Step five: 5mg of the collected Fe was taken₂（CO）₉Adding to 95mg MoS₂Then adding 30ml of methanol solution, uniformly mixing, and standing for 70 hours in a constant temperature environment of 70 ℃;

step six: centrifuging the solution obtained in the step five, washing and drying at the centrifugal rotating speed of 11000r/min to obtain a metal Fe cluster anchored in MoS₂The electrocatalyst of (a);

and (3) adding 1mg of the electrocatalyst obtained in the step six into a mixed solution consisting of 10ml of water and 30ml of ethanol to prepare a catalyst solution, dropwise adding a proper amount of the catalyst solution onto 1cm by 1cm of carbon paper, and measuring the reduction activity of the catalyst solution.

Comparative example 1

Comparative example 1 differs from example 4 in that step two of comparative example 1 did not match the MoS₂The powder was sonicated using the multilayer structure as is, and the remaining raw materials and processes were the same as in example 4.

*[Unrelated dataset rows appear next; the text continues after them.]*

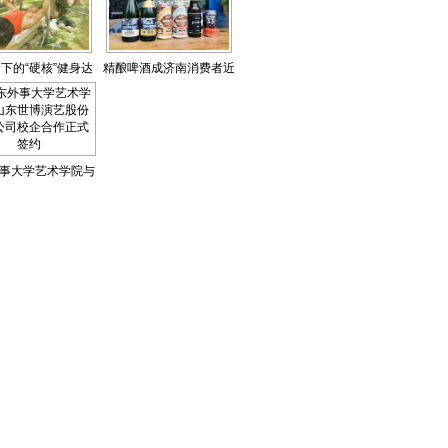
下的“硬核”健身达
精酿啤酒成济南消费者近
人
年“新宠”
事大学艺术学院与
博演艺股份有限公
企合作正式签约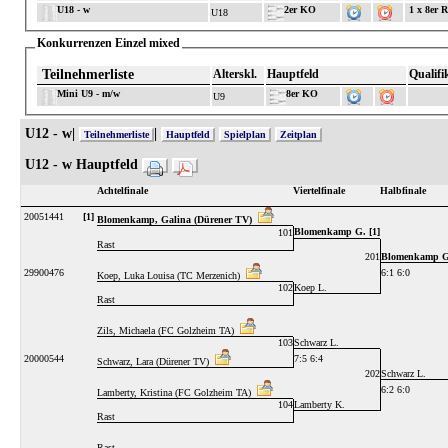
U18 - w
2er KO
1 x 8er 
U18
Konkurrenzen Einzel mixed
Teilnehmerliste
Alterskl.
Hauptfeld
Qualifi
Mini U9 - m/w
8er KO
U9
U12 - w|
|
Teilnehmerliste
Hauptfeld
Spielplan
Zeitplan
U12 - w Hauptfeld
Achtelfinale
Viertelfinale
Halbfinale
20051441
[1]
Blomenkamp, Galina (Dürener TV)
Blomenkamp G. [1]
101
Rast
201
Blomenkamp G.
29900476
6:1 6:0
Koep, Luka Louisa (TC Merzenich)
102
Koep L.
Rast
Zils, Michaela (FC Golzheim TA)
103
Schwarz L.
20000544
7:5 6:4
Schwarz, Lara (Dürener TV)
202
Schwarz L.
6:2 6:0
Lamberty, Kristina (FC Golzheim TA)
104
Lamberty K.
Rast
Rast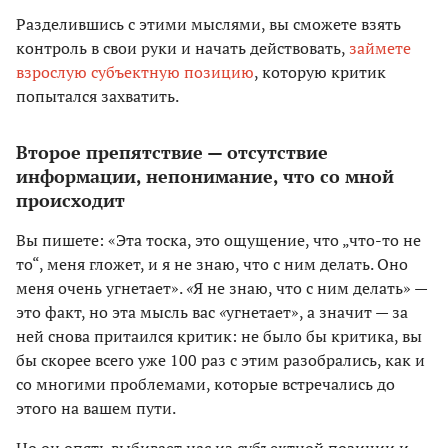
Разделившись с этими мыслями, вы сможете взять
контроль в свои руки и начать действовать,
займете
взрослую субъектную позицию
, которую критик
попытался захватить.
Второе препятствие — отсутствие
информации, непонимание, что со мной
происходит
Вы пишете: «Эта тоска, это ощущение, что „что-то не
то“, меня гложет, и я не знаю, что с ним делать. Оно
меня очень угнетает».
«
Я не знаю, что с ним делать» —
это факт, но эта мысль вас
«
угнетает», а значит — за
ней снова притаился критик: не было бы критика, вы
бы скорее всего уже 100 раз с этим разобрались, как и
со многими проблемами, которые встречались до
этого на вашем пути.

As shown in fig. 4, which is a graph of the nitrogen reduction activity test results of examples 1 to 4 and comparative example 1 of the present invention, it can be seen from the graph that the activity is the best at 220 ℃, and compared with the conventional nitrogen reduction reaction requiring high temperature and high pressure at 400 to 600 ℃, the present invention has mild conditions and shows better application prospects.

Example 4 in comparison to comparative example 1, example 4 prepared a monolayer of MoS by multiple sonications₂Exhibit better reduction performance due to the monolayer MoS₂Fully exposing more S vacancies to facilitate bonding with more Fe relative to MoS₂Single Fe atom of at least one in MoS₂More Fe atoms nearby (i.e. Fe)₂/MoS₂) Is favorable to N₂Is favorable for the effective activation of the N-N bond.

The above description is only a preferred embodiment of the present invention, and is not intended to limit the present invention, and all simple modifications, changes and equivalent structural changes made to the above embodiment according to the technical spirit of the present invention still belong to the protection scope of the technical solution of the present invention.